* **WHAT NEEDS TO BE DONE**
Leaving the pictures aside, return all of the data below exactly.

** GIVEN DATA follows **

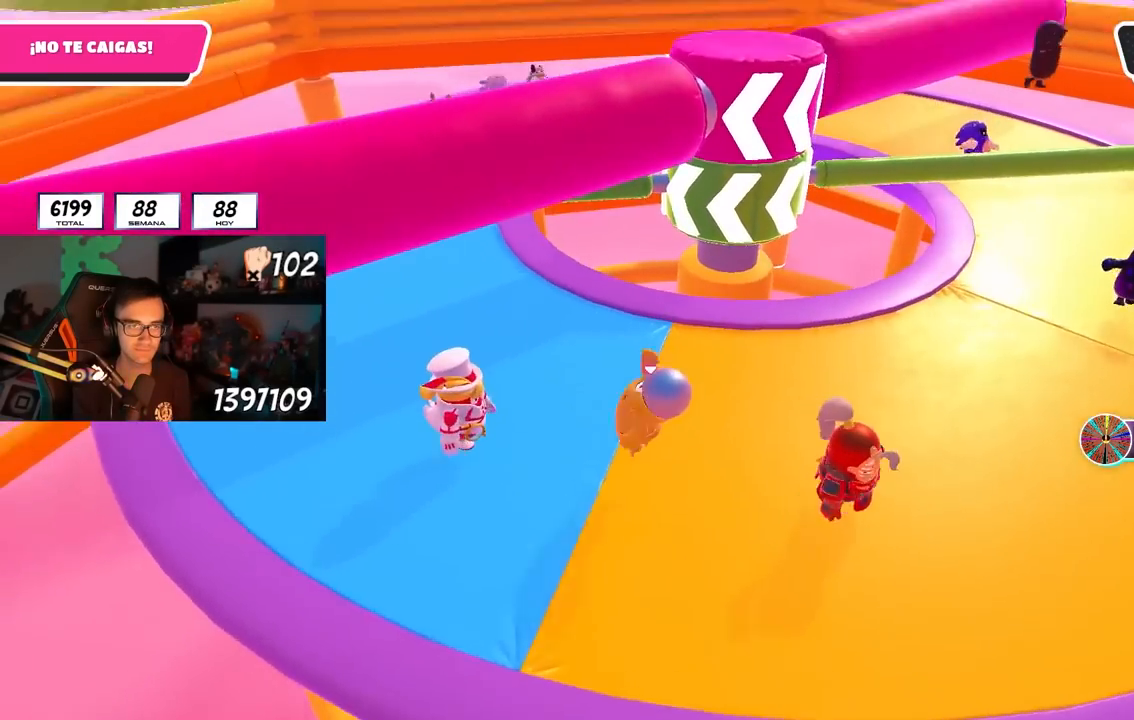
{"dt_ms": 500, "buttons": [], "left_stick": "center", "right_stick": "center", "events": [[67, "L2", "up"], [67, "left_stick", "up-right"], [83, "CROSS", "up"], [250, "left_stick", "down-right"], [250, "right_stick", "down-right"], [300, "right_stick", "right"], [317, "left_stick", "down-left"], [367, "left_stick", "left"], [450, "right_stick", "center"], [467, "left_stick", "center"]]}
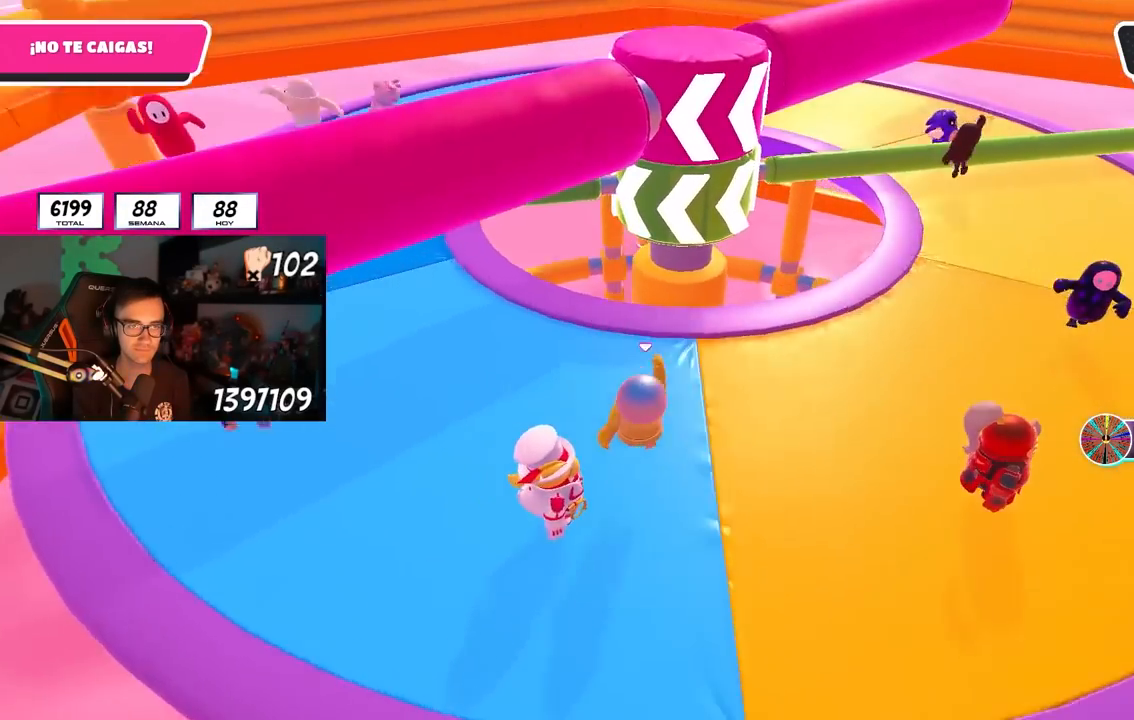
{"dt_ms": 500, "buttons": [], "left_stick": "left", "right_stick": "right", "events": [[17, "left_stick", "right"], [50, "right_stick", "up-right"], [217, "right_stick", "center"], [233, "left_stick", "left"], [417, "right_stick", "right"]]}
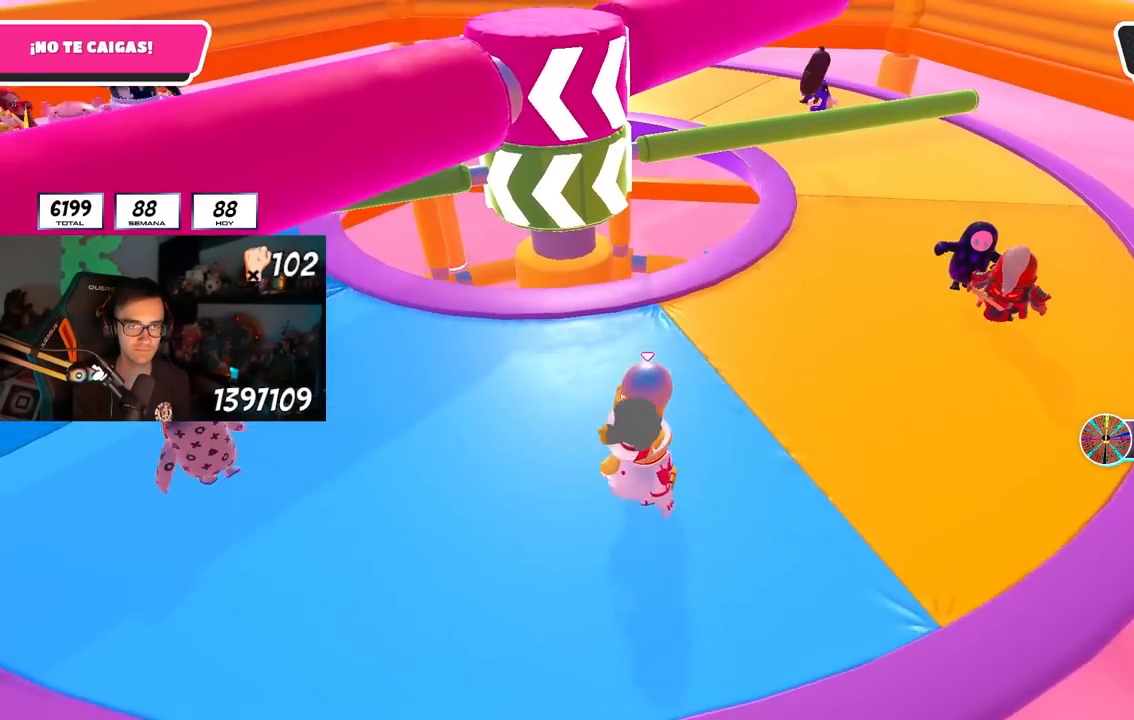
{"dt_ms": 500, "buttons": [], "left_stick": "right", "right_stick": "down-right", "events": [[100, "right_stick", "center"], [133, "CROSS", "down"], [217, "left_stick", "center"], [267, "left_stick", "right"], [317, "CROSS", "up"], [483, "right_stick", "down-right"]]}
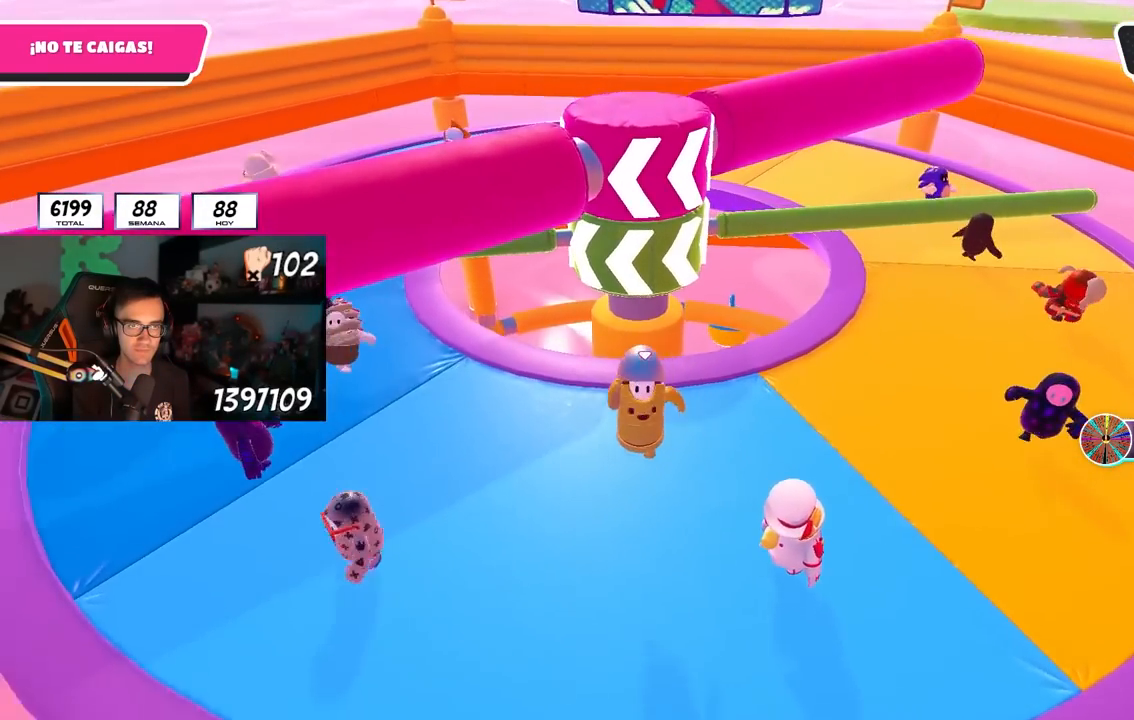
{"dt_ms": 500, "buttons": [], "left_stick": "up-right", "right_stick": "center", "events": [[133, "right_stick", "center"], [200, "left_stick", "center"], [283, "CROSS", "down"], [283, "left_stick", "up-left"], [433, "CROSS", "up"], [450, "left_stick", "up-right"]]}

** End of GIVEN DATA **

* **RESPONSE FOR THIS EXERCISE**
{"dt_ms": 500, "buttons": [], "left_stick": "center", "right_stick": "center", "events": [[67, "L2", "up"], [67, "left_stick", "up-right"], [83, "CROSS", "up"], [250, "left_stick", "down-right"], [250, "right_stick", "down-right"], [300, "right_stick", "right"], [317, "left_stick", "down-left"], [367, "left_stick", "left"], [450, "right_stick", "center"], [467, "left_stick", "center"]]}
{"dt_ms": 500, "buttons": [], "left_stick": "left", "right_stick": "right", "events": [[17, "left_stick", "right"], [50, "right_stick", "up-right"], [217, "right_stick", "center"], [233, "left_stick", "left"], [417, "right_stick", "right"]]}
{"dt_ms": 500, "buttons": [], "left_stick": "right", "right_stick": "down-right", "events": [[100, "right_stick", "center"], [133, "CROSS", "down"], [217, "left_stick", "center"], [267, "left_stick", "right"], [317, "CROSS", "up"], [483, "right_stick", "down-right"]]}
{"dt_ms": 500, "buttons": [], "left_stick": "up-right", "right_stick": "center", "events": [[133, "right_stick", "center"], [200, "left_stick", "center"], [283, "CROSS", "down"], [283, "left_stick", "up-left"], [433, "CROSS", "up"], [450, "left_stick", "up-right"]]}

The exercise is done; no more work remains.